Moscow deepened the worst crisis in relations with the West by recognizing two breakaway Georgian regions, South Ossetia and Abkhazia, as independent nations.
AID PACKAGE
Cheney planned to make the massive aid package a major highlight of his discussions with Georgian President Mikhail Saakashvili, a staunch US ally who has enraged Russia with his courtship of the West and his drive for NATO membership.
But the talks will likely leave the question of potential US aid to rebuild Georgia’s military unanswered. Military aid from the US, with the help of some European countries, was key to transforming the Georgian army and navy from their ragged post-Soviet condition into a credible fighting force. Depleted by the war, it will need more Western aid to rebuild the military if it is to join NATO, a goal the alliance has promised it will eventually attain.
But angry Russian officials have repeatedly said that US military aid was instrumental in emboldening Georgia to try to retake South Ossetia by force on Aug. 7. During the five days of fighting that followed, Russian forces routed the Georgian military from South Ossetia and drove deep into Georgia.
US officials have placed at least part of the blame for the war on Russia, which has been the two separatist areas’ patron for more than a decade.
Nevertheless, both the US and Georgia are not eager to talk publicly about rebuilding the Georgian military.

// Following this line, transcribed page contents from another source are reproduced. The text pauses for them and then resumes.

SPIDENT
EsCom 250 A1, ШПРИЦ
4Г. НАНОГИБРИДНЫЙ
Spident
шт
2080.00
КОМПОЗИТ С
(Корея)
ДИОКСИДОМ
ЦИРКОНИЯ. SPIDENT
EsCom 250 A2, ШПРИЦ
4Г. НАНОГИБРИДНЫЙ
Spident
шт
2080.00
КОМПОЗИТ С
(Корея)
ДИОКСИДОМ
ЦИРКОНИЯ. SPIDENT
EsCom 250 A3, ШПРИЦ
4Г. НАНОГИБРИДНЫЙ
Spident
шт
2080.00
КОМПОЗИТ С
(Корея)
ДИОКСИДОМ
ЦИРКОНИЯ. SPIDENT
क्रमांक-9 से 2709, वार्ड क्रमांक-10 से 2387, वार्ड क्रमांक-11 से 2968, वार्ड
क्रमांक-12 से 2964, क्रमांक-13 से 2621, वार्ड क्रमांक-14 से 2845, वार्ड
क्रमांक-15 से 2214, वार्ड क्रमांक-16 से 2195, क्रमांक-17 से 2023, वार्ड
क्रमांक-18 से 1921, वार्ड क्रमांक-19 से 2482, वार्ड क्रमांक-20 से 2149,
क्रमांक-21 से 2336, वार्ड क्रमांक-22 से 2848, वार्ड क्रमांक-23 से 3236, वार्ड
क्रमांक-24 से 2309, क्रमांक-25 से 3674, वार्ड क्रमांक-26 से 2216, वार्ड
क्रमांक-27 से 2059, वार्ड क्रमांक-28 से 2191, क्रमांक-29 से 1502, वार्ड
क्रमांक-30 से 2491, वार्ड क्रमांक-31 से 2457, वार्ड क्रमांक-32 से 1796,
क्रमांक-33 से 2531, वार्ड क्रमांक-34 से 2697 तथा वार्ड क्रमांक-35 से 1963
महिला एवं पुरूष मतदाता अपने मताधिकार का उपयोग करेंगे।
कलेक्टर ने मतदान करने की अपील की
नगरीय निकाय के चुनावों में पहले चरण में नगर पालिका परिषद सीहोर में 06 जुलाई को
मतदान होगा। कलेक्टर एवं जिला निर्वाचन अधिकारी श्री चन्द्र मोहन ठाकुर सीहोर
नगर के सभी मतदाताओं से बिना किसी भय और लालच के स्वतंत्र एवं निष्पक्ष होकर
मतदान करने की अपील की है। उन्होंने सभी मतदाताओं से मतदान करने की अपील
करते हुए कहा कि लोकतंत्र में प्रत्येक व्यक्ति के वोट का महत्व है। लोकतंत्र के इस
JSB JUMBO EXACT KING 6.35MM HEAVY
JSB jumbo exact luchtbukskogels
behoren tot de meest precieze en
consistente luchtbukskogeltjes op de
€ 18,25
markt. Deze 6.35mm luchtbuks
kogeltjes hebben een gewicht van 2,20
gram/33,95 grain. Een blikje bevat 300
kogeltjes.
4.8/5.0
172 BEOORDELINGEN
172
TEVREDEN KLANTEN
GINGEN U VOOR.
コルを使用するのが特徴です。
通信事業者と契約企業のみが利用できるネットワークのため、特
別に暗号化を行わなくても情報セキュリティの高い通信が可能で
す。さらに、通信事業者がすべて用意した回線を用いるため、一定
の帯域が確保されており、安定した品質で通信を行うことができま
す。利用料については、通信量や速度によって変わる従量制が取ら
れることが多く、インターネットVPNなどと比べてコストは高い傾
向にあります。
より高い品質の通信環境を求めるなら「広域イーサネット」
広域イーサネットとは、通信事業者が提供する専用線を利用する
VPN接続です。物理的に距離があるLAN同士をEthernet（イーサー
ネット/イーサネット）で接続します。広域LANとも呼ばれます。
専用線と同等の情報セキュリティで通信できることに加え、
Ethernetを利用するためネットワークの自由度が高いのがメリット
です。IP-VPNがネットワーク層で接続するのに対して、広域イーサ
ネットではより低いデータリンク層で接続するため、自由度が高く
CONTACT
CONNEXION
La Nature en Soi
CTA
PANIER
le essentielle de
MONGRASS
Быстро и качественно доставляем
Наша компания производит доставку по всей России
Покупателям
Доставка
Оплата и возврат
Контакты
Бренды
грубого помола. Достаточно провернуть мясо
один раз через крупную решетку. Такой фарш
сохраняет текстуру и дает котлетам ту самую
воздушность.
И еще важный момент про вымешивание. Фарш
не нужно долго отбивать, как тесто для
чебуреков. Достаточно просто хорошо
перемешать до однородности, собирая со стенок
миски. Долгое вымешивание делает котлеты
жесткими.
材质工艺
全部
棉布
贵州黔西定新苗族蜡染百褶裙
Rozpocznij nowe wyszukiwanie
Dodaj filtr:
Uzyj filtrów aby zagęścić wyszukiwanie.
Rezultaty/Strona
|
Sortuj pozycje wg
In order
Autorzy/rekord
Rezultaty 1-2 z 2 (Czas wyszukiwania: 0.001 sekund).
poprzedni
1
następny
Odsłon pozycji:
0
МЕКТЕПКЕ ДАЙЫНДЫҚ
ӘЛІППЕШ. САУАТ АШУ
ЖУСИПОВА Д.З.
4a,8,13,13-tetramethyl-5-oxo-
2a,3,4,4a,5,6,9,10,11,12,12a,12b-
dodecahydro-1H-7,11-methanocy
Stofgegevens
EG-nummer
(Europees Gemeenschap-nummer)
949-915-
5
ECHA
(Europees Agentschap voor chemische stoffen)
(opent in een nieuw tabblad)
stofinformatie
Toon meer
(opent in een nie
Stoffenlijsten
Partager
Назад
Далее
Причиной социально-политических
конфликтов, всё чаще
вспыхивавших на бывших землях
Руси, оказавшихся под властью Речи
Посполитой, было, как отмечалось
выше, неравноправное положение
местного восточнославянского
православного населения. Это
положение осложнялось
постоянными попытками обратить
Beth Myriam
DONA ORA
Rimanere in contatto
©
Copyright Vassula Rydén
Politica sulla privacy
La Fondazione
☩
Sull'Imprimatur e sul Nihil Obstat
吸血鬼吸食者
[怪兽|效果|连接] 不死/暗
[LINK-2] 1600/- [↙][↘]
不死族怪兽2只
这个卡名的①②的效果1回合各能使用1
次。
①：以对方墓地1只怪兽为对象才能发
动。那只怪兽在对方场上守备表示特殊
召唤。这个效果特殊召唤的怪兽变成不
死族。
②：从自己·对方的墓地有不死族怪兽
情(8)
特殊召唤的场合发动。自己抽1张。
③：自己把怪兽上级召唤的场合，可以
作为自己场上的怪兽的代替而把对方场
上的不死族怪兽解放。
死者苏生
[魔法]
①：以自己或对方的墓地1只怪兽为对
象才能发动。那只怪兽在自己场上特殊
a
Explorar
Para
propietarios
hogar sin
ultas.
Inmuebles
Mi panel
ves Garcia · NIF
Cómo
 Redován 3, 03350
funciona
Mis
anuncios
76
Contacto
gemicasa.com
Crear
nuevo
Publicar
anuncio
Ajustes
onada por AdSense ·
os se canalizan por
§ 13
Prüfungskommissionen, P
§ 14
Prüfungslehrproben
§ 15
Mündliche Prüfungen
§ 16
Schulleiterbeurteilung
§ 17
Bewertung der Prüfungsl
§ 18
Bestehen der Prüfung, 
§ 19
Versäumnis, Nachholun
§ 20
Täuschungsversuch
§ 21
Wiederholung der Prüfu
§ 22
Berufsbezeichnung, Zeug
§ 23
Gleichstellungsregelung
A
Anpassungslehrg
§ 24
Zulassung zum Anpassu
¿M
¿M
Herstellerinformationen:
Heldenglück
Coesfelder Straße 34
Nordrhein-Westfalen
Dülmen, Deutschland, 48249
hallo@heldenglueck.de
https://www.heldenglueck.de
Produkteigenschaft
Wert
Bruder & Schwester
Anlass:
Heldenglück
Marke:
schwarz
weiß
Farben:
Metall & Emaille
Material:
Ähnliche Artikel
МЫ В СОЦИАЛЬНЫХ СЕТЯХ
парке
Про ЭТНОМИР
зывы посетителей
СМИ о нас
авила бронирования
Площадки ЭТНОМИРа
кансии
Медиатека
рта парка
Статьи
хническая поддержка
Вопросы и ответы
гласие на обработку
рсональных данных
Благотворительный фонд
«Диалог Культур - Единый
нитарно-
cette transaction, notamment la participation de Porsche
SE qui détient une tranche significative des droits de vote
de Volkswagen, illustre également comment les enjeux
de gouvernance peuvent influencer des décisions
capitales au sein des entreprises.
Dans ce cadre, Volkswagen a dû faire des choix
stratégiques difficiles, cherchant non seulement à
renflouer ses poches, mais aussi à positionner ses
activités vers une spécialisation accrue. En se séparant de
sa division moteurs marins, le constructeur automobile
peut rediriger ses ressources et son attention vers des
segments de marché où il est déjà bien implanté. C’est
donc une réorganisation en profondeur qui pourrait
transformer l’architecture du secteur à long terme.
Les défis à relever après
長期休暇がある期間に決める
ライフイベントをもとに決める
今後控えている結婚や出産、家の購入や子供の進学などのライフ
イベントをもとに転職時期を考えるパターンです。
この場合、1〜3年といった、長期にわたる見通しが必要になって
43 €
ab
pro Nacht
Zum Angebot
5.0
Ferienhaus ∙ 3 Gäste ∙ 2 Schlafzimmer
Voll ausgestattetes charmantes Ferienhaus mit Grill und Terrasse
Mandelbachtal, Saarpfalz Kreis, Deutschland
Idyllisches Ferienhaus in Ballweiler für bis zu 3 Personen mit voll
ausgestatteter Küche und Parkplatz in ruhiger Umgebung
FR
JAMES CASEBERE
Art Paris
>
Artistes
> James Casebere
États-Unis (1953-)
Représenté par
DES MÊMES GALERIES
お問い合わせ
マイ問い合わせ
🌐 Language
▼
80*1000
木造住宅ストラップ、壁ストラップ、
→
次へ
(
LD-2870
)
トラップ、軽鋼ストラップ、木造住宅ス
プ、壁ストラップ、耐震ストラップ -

In a news conference on Wednesday, Georgian Foreign Minister Eka Tkeshelashvili sidestepped a question about whether Georgia plans to rebuild its military, saying US and other Western aid would be used to regain the confidence of foreign investors.
“We will be building the economy of our country,” she said.
Other Georgian officials and some US senators have suggested that rearming the poor, strategically located nation — part of a corridor linking Caspian and Central Asian gas and oil fields with the West — will only follow reconstruction of its infrastructure.
CHILLY RELATIONS
New US military aid to Georgia would further aggravate relations between Washington and Moscow, already at a post-Cold War low.
Russia has condemned the US use of warships to deliver aid to Georgia as a form of gunboat diplomacy. The flagship of the US 6th Fleet in the Mediterranean, the USS Mount Whitney, arrived in the Black Sea on Wednesday with a cargo of aid.
“What we expect is an active US role in the economic reconstruction of this country,” Georgian national security council head Alexander Lomaia said.
He said Georgia expected the US to help its bid for the EU and NATO and to send a signal to Russia that “such an illegal military behavior ... will not be tolerated anymore.”
The US aid package is about the same as the estimate given by Georgian Prime Minister Lado Gurgenidze of how much damage the economy suffered from the war. Last year’s national budget was only about US$3 billion.